Supplied material:
======

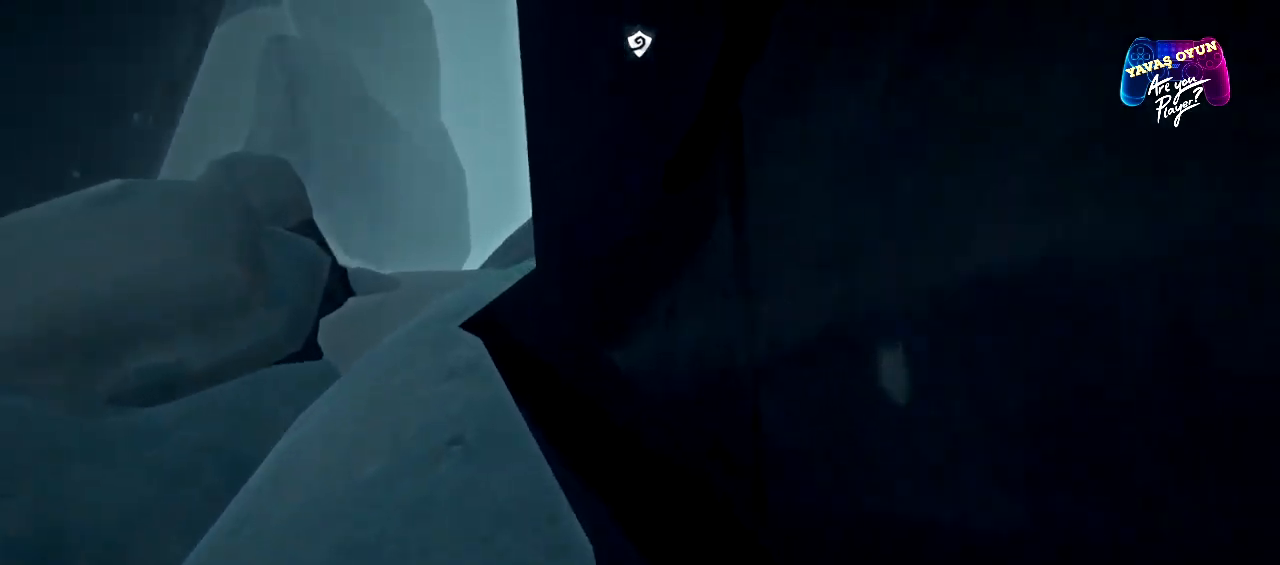
{"buttons": ["R1"], "left_stick": "up", "right_stick": "center", "events": []}
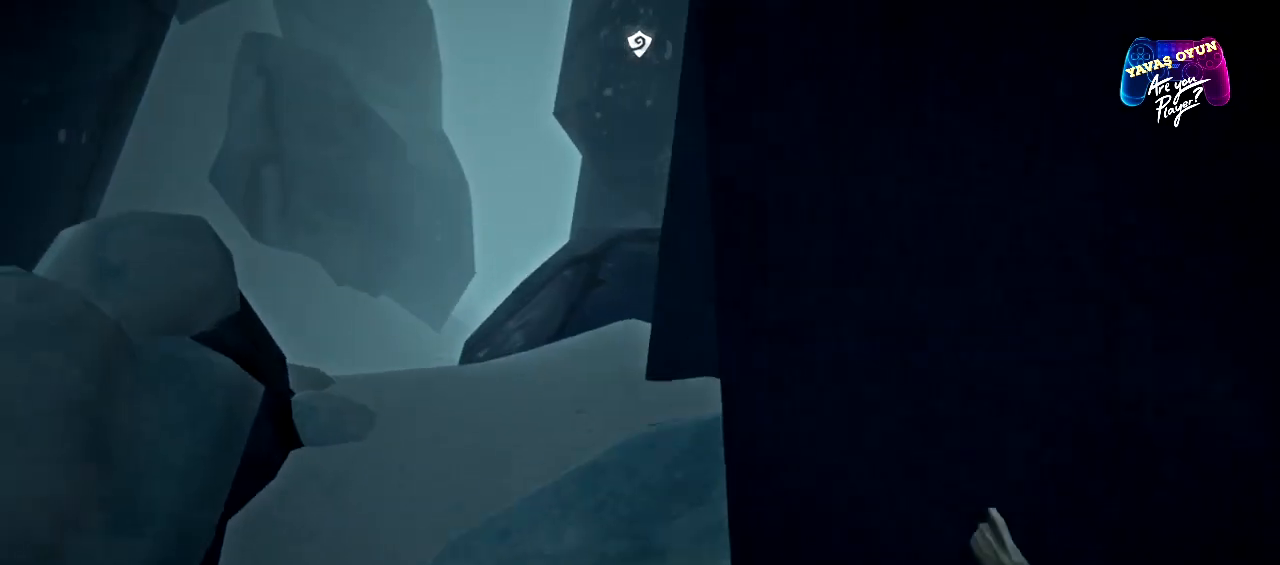
{"buttons": ["R1"], "left_stick": "up", "right_stick": "center", "events": []}
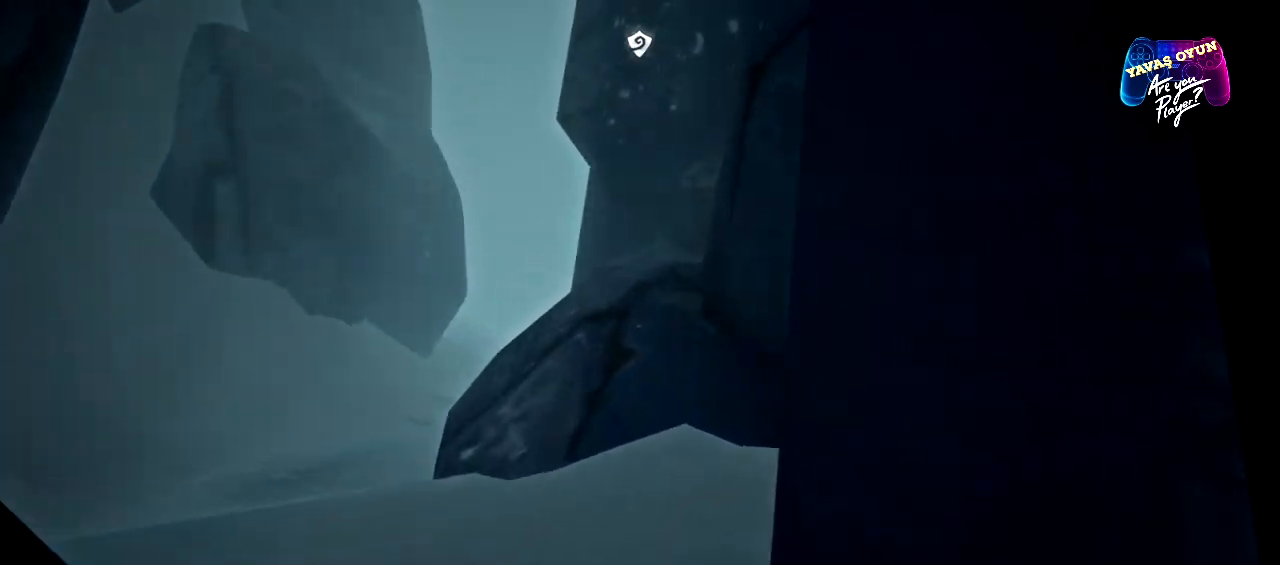
{"buttons": [], "left_stick": "up", "right_stick": "center", "events": [[133, "right_stick", "left"], [433, "R1", "up"], [467, "right_stick", "center"]]}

======

Exercise requirements: Except for the pictures, write the data out exactly.

Response for this exercise:
{"buttons": ["R1"], "left_stick": "up", "right_stick": "center", "events": []}
{"buttons": ["R1"], "left_stick": "up", "right_stick": "center", "events": []}
{"buttons": [], "left_stick": "up", "right_stick": "center", "events": [[133, "right_stick", "left"], [433, "R1", "up"], [467, "right_stick", "center"]]}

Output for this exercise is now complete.